C2 — ESMFold: folding filter (WT vs mutants)
I folded the WT fragment and two mutants with ESMFold: a conservative substitution (K518R) and a disruptive substitution (L706D). The goal is to use folding prediction as a rapid viability filter: keep variants that preserve the fold, and flag variants that reduce confidence or destabilize structure.
Structures
Confidence / error diagnostics

Interpretation: Both variants produce a plausible global fold, but confidence metrics are generally low-to-moderate (pLDDT values mostly ~20–50) and the PAE matrix is broadly high off the diagonal, indicating uncertainty in the relative positioning of many regions.
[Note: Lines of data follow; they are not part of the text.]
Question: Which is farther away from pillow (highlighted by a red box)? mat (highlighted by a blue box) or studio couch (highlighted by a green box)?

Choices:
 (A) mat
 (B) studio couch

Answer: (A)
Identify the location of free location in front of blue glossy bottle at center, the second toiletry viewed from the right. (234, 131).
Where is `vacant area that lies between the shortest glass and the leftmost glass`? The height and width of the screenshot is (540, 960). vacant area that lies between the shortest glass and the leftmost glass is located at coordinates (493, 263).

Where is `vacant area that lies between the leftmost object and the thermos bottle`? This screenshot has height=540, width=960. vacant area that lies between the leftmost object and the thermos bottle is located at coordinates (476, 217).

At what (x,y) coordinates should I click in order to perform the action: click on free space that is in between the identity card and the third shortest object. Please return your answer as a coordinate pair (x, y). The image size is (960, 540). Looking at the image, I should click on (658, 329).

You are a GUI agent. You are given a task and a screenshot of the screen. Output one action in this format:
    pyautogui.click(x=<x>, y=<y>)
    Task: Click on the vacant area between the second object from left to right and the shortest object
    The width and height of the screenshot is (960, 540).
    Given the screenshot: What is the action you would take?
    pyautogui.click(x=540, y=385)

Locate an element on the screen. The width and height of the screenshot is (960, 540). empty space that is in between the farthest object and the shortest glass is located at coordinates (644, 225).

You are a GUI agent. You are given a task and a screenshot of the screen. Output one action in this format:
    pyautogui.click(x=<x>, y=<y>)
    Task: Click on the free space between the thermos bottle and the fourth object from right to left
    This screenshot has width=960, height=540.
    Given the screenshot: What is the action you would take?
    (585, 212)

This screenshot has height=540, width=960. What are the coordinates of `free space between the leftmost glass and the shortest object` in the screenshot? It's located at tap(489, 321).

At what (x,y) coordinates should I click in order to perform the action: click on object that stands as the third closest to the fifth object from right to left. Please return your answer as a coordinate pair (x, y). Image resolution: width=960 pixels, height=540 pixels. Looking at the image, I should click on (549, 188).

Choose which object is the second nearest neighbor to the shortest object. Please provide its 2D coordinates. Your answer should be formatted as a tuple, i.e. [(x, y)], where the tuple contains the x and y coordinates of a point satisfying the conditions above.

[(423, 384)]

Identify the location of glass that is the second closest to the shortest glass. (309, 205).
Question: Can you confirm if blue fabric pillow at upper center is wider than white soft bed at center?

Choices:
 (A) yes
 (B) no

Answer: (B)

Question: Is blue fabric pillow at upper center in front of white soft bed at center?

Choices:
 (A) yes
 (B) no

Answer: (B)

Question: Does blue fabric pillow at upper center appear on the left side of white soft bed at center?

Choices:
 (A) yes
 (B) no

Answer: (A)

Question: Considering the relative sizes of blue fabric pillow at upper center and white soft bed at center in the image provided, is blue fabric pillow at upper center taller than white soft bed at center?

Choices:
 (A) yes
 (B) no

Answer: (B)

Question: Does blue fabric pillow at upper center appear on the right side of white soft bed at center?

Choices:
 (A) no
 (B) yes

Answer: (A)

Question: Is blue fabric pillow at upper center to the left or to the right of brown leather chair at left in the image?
This is consistent with either (i) a fragment that is partially flexible outside its native context, or (ii) limited confidence for this isolated subsequence. Importantly, these results illustrate that ESMFold can screen gross misfolding, but folding confidence does not guarantee biological function.
C3 — ProteinMPNN (inverse folding)
Using the WT fragment backbone (Cas12a 8I54 chain A residues 450–800; 351 aa), I ran ProteinMPNN to generate 10 alternative sequences compatible with the same backbone (T=0.2). The designed sequences show low sequence recovery (~0.15–0.18), indicating substantial sequence diversity under a fixed-backbone constraint.